How is it possible that such a man can be good and at the same time God’s enemy? Newman replies that it is possible to be called honorable and high-principled but be lacking in fear of the Lord, a situation which the world calls superstition and narrowness of mind. With this in mind we can perhaps find a solution to our perplexities concerning Balaam.
The key to understanding this apparent contradiction is Balam’s disposition. Newman explains that Balaam obeyed God without fear or love, instead “ to please self without displeasing God; to pursue his own ends as far as was consistent with his duty. In a word, he did not give his heart to God, but obeyed Him, as a man may obey human law, or observe the usages of society or his country, as something external to himself, because he knows he ought to do so, from a sort of rational good sense, a conviction of its propriety, expediency, or comfort, as the case may be.”

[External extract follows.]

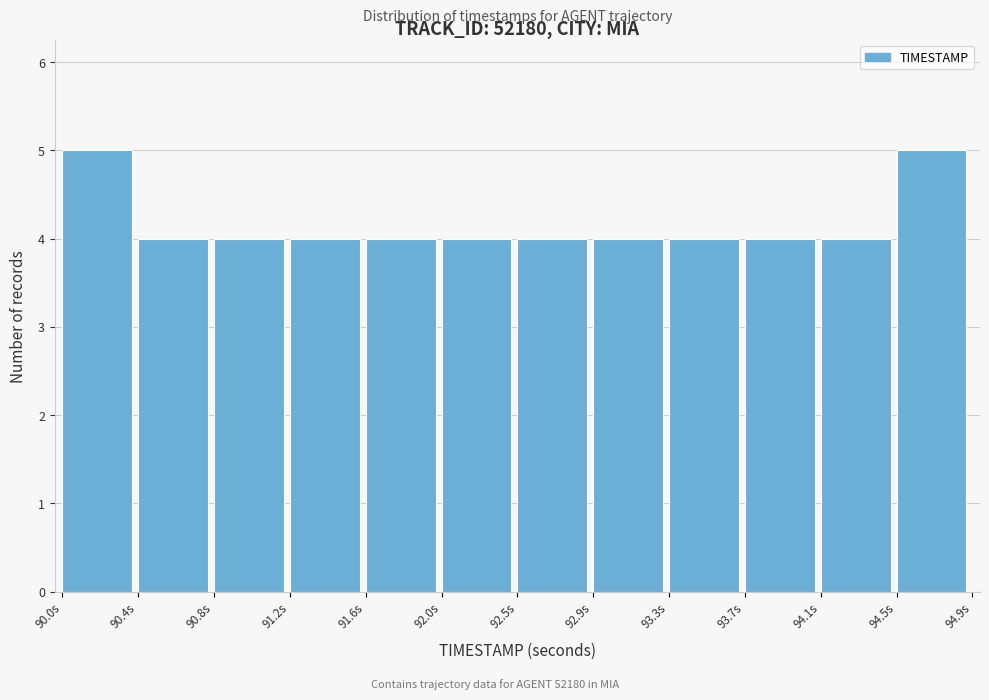

Reading left to right, what are all the values shown in this chart?

5	4	4	4	4	4	4	4	4	4	4	5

Balaam wished to go with Balak’s messengers but knew he should not go, so he attempted to resolve the problem of how to do so without offending God. Instead of being content with ascertaining God’s will he attempted to change it. He inquired of Him a second time, and this was to tempt Him. Thus, while God allowed him to go, his anger was kindled against him.

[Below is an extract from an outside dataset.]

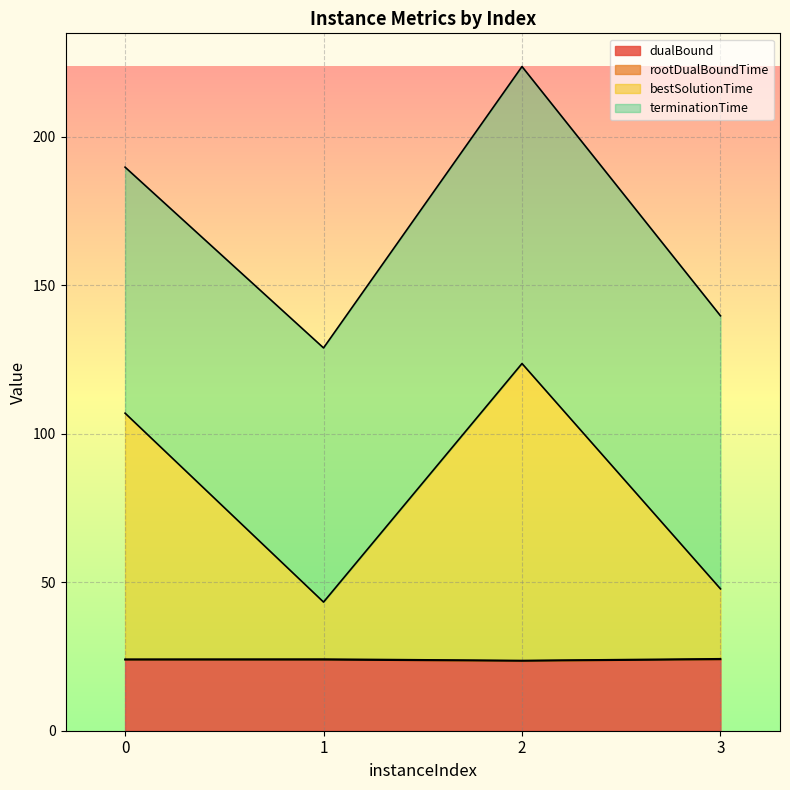

True or false: dualBound has a value of 9.5 at 0.

False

As in other sermons, Newman hits the nail on the head when he writes that so-called honorable, upright men think “not how to please God, but how to please themselves without displeasing Him.” He adds that men act, “not from the love and fear of God, but from a mere feeling of obligation to be so, and in subjection to certain worldly objects. And thus they are what is popularly called moral, without being religious. Such was Balaam.” He acted from calculation to keep straight with God.
St. John Henry Newman draws various lessons from the history of Balaam. One of these lessons is that we often misjudge the character of men, praising them for external events without knowing what is in their hearts. Another lesson is that when we know God’s will, we should not badger Him, as Balaam did, by asking again to do what we know is displeasing to God. Furthermore, we should hasten to act upon what we hear in the Word of God, since the impression it makes on us may die away and never return. We should seek to understand supposed contradictions in the Scriptures, and when we do not find an answer we should be patient and accept what we fail to understand. As St. John Paul II teaches: “conscience is the witness of God himself, whose voice and judgment penetrate the depths of man’s soul, calling him fortiter et suaviter to obedience.” Lastly our obedience to God should be borne out of a filial fear —which is the desire to not offend a Good Father, but to please Him out of love. True obedience is born of love, from the heart and the will. Let us thus pray for the grace to obey with love and without question when we hear the voice of God.